__Instruction__
Please copy, exactly as they appear below, the lines from the one containing "Natururlaub im Teutoburger" through the one containing "Mellingen standen wir".

__Data extracts__

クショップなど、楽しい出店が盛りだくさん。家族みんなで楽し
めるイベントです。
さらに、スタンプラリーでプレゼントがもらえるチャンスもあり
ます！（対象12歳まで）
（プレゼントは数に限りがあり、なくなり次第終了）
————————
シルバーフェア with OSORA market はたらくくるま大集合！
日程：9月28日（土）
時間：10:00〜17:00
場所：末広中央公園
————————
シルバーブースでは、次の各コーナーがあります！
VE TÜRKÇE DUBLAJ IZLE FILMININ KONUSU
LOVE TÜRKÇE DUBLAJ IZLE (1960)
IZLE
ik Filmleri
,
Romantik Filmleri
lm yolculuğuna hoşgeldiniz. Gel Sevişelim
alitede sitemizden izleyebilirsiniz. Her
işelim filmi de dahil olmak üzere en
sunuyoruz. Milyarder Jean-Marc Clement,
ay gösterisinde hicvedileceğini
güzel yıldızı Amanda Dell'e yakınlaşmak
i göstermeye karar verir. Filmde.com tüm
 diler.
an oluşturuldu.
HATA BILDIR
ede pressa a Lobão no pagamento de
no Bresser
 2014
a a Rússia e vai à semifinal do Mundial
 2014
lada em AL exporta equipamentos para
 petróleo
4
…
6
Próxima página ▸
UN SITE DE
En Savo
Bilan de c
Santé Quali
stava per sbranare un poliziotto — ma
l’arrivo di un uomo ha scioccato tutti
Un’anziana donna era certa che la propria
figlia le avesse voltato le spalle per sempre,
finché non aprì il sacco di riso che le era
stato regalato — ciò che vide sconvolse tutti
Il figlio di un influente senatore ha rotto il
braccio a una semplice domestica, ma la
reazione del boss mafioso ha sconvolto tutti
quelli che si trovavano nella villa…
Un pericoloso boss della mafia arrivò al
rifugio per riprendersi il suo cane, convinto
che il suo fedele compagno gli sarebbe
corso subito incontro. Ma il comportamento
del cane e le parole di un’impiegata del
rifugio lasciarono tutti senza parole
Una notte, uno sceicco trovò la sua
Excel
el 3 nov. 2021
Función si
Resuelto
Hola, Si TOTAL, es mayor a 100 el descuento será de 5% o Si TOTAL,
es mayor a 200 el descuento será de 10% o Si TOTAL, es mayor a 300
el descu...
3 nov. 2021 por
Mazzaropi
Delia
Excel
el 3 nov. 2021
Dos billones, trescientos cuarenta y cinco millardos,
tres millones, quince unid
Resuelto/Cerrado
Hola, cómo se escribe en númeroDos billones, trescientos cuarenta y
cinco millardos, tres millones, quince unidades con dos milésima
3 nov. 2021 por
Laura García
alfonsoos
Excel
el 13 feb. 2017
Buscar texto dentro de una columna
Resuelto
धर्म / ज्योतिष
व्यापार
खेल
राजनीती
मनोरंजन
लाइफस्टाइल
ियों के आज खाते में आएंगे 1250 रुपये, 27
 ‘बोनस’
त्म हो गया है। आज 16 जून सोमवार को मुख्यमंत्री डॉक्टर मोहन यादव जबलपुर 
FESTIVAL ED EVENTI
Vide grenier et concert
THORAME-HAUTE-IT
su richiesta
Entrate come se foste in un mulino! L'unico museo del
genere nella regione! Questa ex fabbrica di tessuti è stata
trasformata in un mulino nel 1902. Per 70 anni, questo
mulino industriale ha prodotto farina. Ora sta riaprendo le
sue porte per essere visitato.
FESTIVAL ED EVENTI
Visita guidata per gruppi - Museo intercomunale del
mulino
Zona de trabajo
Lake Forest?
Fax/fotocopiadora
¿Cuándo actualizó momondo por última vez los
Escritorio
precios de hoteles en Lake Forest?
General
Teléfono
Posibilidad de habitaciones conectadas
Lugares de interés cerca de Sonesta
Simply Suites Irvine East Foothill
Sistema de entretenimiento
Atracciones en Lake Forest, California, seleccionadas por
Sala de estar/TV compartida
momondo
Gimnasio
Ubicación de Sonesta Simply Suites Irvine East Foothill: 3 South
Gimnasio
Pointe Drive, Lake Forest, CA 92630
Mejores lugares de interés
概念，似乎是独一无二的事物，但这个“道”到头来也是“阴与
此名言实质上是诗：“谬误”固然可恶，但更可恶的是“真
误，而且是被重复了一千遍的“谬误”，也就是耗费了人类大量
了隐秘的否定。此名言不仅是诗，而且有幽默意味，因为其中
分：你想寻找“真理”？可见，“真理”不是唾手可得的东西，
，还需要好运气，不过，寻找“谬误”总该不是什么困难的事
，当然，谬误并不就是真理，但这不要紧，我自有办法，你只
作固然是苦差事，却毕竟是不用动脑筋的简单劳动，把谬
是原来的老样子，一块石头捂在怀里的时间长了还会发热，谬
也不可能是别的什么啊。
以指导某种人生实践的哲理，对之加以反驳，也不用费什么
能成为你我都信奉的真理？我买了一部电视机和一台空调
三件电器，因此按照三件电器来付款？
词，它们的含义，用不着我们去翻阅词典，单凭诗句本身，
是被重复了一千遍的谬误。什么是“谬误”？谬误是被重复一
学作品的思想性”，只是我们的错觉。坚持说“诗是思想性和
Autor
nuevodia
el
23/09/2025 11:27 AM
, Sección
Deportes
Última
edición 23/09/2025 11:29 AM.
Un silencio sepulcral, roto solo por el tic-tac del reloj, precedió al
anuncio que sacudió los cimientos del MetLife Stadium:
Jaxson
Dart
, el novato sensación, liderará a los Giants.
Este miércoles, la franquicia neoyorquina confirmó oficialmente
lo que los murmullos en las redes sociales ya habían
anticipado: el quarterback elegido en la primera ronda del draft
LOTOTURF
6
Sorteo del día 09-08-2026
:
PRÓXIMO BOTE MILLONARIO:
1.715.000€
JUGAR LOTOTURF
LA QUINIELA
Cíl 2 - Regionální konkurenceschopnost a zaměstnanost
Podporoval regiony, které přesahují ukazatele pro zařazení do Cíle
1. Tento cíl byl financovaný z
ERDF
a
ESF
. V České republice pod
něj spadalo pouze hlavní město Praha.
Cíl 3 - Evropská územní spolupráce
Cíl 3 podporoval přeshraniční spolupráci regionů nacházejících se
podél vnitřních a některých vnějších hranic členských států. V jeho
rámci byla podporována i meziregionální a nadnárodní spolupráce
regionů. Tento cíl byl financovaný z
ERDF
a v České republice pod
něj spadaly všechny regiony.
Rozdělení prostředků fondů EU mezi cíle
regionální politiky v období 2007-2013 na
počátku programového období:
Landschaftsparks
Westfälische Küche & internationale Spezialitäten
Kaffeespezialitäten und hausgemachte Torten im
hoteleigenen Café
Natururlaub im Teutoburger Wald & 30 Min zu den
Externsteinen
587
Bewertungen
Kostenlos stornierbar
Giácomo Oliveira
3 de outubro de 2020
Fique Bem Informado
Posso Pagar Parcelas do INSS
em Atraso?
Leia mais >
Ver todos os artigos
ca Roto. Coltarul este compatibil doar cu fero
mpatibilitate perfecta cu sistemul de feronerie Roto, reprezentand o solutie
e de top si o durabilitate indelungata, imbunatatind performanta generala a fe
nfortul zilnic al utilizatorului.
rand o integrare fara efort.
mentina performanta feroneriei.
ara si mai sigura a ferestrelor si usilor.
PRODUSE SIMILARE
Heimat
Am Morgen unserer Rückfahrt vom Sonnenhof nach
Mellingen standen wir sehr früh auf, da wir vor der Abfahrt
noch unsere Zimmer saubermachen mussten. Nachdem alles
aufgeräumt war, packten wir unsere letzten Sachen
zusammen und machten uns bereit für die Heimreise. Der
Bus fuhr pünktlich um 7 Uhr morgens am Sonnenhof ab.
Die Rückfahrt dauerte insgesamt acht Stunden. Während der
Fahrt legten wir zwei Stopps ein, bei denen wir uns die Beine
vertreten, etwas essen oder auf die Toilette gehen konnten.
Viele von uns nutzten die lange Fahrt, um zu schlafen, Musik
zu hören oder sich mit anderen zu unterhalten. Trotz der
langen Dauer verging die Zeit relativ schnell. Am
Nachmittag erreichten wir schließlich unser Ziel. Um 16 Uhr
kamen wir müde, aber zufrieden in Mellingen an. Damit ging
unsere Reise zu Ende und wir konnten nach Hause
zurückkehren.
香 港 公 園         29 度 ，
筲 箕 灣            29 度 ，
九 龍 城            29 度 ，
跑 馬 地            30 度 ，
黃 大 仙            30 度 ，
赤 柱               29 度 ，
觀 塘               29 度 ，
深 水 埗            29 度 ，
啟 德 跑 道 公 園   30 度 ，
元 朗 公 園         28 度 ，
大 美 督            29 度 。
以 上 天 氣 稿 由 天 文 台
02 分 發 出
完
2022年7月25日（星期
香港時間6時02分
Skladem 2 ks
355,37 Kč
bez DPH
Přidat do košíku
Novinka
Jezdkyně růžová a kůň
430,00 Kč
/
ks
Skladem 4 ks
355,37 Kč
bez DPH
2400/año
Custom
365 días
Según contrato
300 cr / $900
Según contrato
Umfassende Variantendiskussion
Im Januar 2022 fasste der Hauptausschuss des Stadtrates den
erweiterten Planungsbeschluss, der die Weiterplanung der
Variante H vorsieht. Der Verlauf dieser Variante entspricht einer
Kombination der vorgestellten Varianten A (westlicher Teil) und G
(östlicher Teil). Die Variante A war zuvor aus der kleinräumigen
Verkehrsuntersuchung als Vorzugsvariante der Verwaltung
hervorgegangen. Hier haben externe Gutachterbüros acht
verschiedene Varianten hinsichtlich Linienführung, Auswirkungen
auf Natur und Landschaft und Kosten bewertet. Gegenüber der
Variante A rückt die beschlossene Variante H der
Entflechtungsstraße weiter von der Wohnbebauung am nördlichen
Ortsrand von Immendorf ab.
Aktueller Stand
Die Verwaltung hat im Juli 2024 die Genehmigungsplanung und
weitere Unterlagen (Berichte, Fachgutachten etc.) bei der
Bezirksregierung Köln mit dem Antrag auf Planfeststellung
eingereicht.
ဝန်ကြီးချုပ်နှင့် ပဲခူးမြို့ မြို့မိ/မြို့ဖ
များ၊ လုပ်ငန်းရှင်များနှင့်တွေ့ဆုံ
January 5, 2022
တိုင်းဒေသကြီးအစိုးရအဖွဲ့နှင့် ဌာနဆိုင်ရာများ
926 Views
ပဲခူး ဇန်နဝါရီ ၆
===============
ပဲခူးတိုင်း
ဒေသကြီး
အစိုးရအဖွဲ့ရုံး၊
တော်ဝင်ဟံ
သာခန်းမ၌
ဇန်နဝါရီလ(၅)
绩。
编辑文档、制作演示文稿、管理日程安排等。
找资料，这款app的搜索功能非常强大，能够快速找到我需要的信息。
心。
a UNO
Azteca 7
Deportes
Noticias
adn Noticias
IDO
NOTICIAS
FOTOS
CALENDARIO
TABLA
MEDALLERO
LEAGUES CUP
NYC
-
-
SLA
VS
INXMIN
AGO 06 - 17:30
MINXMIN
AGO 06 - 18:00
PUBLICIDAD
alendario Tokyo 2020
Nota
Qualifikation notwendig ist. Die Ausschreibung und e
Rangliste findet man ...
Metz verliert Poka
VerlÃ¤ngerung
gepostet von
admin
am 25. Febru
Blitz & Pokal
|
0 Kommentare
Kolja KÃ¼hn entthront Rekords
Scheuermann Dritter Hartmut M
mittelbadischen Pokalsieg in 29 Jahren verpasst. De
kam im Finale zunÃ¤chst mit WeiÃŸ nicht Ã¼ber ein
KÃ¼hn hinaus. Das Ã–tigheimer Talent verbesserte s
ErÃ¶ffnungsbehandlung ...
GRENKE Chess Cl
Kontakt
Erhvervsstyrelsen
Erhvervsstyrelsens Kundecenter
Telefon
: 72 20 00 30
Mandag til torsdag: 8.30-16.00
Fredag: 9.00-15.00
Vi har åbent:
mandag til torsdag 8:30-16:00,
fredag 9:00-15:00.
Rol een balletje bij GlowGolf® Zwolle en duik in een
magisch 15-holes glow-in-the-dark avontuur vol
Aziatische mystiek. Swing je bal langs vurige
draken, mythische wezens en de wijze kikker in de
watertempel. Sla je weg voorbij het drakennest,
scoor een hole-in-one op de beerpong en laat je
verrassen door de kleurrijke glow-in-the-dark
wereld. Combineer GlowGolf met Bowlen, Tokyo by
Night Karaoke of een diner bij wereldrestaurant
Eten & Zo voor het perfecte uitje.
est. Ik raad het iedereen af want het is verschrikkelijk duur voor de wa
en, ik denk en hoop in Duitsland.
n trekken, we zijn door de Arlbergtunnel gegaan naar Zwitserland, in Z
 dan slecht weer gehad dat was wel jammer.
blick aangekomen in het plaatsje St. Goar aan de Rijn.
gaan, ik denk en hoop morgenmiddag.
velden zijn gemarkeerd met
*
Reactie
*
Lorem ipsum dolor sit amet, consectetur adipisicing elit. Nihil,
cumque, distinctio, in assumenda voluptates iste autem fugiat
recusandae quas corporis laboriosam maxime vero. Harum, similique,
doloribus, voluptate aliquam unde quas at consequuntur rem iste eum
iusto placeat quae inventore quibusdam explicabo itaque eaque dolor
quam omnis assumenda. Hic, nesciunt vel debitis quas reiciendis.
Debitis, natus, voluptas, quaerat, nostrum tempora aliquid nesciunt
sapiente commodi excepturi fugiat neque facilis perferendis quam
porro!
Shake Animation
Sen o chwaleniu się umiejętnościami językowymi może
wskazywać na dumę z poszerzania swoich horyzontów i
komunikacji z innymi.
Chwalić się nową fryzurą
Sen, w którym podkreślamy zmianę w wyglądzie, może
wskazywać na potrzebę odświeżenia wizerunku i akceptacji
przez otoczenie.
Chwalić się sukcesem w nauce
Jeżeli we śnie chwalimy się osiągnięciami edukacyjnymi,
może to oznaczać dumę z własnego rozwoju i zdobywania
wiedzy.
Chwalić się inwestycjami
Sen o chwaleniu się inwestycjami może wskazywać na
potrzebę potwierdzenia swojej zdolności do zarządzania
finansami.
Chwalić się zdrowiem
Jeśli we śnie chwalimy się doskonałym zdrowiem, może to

__Response__
Natururlaub im Teutoburger Wald & 30 Min zu den
Externsteinen
587
Bewertungen
Kostenlos stornierbar
Giácomo Oliveira
3 de outubro de 2020
Fique Bem Informado
Posso Pagar Parcelas do INSS
em Atraso?
Leia mais >
Ver todos os artigos
ca Roto. Coltarul este compatibil doar cu fero
mpatibilitate perfecta cu sistemul de feronerie Roto, reprezentand o solutie
e de top si o durabilitate indelungata, imbunatatind performanta generala a fe
nfortul zilnic al utilizatorului.
rand o integrare fara efort.
mentina performanta feroneriei.
ara si mai sigura a ferestrelor si usilor.
PRODUSE SIMILARE
Heimat
Am Morgen unserer Rückfahrt vom Sonnenhof nach
Mellingen standen wir sehr früh auf, da wir vor der Abfahrt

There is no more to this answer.